This repo contains a tool which downloads Taskcluster artifacts from a given task group ID. Note that this is only supported in Python 3+.
The ArtifactDownloader (in artifact_downloader.py) works from the command-line and as an import. From the command-line the options available are:
$ python3 artifact_downloader.py --help
usage: This tool can download artifact data from a group of taskcluster tasks. It then extracts the data, suffixes it with a number and then stores it in an output directory.
[-h] [--task-group-id TASK_GROUP_ID]
[--test-suites-list TEST_SUITES_LIST [TEST_SUITES_LIST ...]]
[--artifact-to-get ARTIFACT_TO_GET] [--unzip-artifact]
[--platform PLATFORM] [--download-failures] [--ingest-continue]
[--output OUTPUT]
optional arguments:
-h, --help show this help message and exit
--task-group-id TASK_GROUP_ID
The group of tasks that should be parsed to find all
the necessary data to be used in this analysis.
--test-suites-list TEST_SUITES_LIST [TEST_SUITES_LIST ...]
The listt of tests to look at. e.g. mochitest-browser-
chrome-e10s-2. If it`s empty we assume that it means
nothing, if `all` is given all suites will be
processed.
--artifact-to-get ARTIFACT_TO_GET
Pattern matcher for the artifact you want to download.
By default, it is set to `grcov` to get ccov
artifacts. Use `per_test_coverage` to get data from
test-coverage tasks.
--unzip-artifact Set to False if you don`t want the artifact to be
extracted.
--platform PLATFORM Platform to obtain data from.
--download-failures Set this flag to download data from failed tasks.

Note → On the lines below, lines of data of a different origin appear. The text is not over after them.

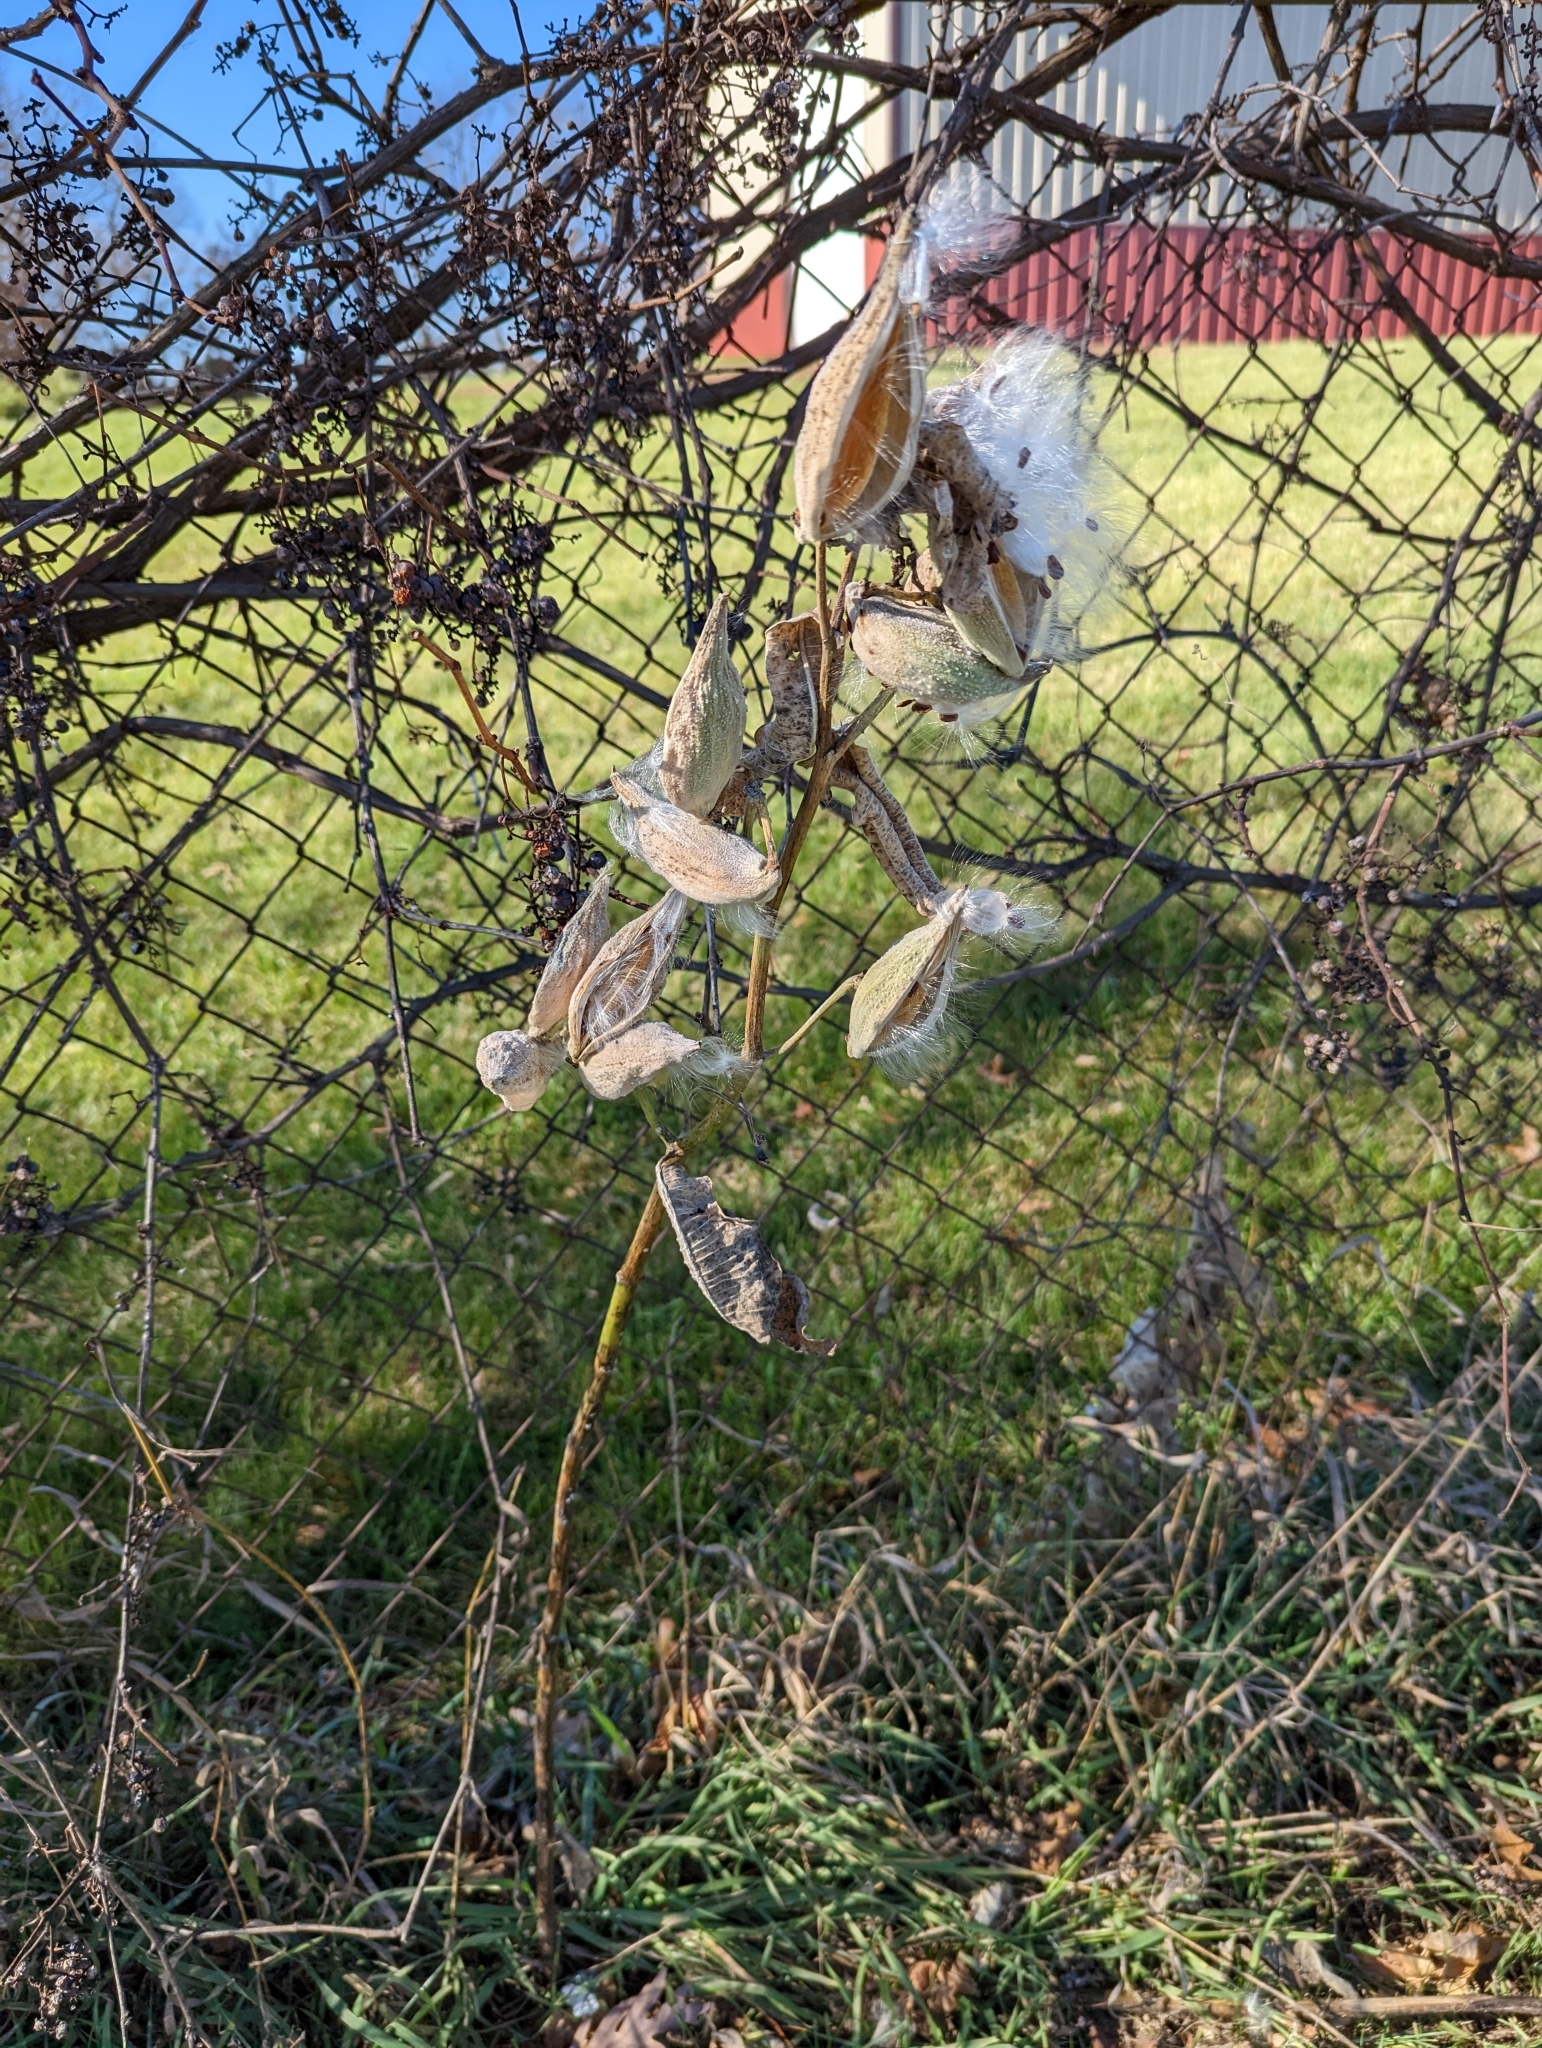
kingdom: Plantae
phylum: Tracheophyta
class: Magnoliopsida
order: Gentianales
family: Apocynaceae
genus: Asclepias
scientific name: Asclepias syriaca
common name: Common milkweed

--ingest-continue Continues from the same run it was doing before.
--output OUTPUT This is the directory where all the download,
extracted, and suffixed data will reside.
After the download is finished, a new directory will exist in the output directory named by the task group ID. The structure of the folders can be seen below (using perfherder-data as the --artifact-to-get setting):
OUTPUT_DIR:
- TASK_GROUP_ID1:
# The higher the number, the later it was created (i.e. [0, 1, 2] might have failed, while 3 was good)
- RUN_NUMBER1:
# Contains information about the task group
- task-group-information.json
# Contains a mapping of file name to task ID
- taskid_to_file_map.json
# One folder per test suite that was requested
- TEST_SUITE1:
# Contains all the downloaded files
downloads:
- TASKID_perfherder-data.json
- ...
# Contains the requested artifact data split by chunks/retriggers
perfherder-data_data:
# One folder per chunk/retrigger
0:
- TASKID_perfherder-data.json
1:
- TASKID_perfherder-data.json
- TEST_SUITE2 ...
- RUN_NUMBER2 ...
- TASK_GROUP_ID2...
The task_processor.py file provides some handy methods to gather all the data that was downloaded since the directory structure might be difficult to handle. It returns a dict with the following format:
{
"suite": [
{
"file": filename,
"data": [] # Contains the data for the file
},
...
],
...
}
The two methods of interest in that function are get_task_data and get_task_data_paths, which return the data, or the paths to the data respectively:
import task_processor as tp
# Get the data
data = tp.get_task_data(
'SssyewAFQiKm40PIouxo_g', # Task group ID
'/home/sparky/mozilla-source/analysis-scripts/perfunct-testing-data', # Output directory (cannot contain the task group ID)
artifact='perfherder-data', run_number='4' # Name of the artifact to get, and the run number to use for the data
)
# Get the paths to the data
data_paths = tp.get_task_data_paths(
'SssyewAFQiKm40PIouxo_g',
'/home/sparky/mozilla-source/analysis-scripts/perfunct-testing-data',
artifact='perfherder-data', run_number='4'
)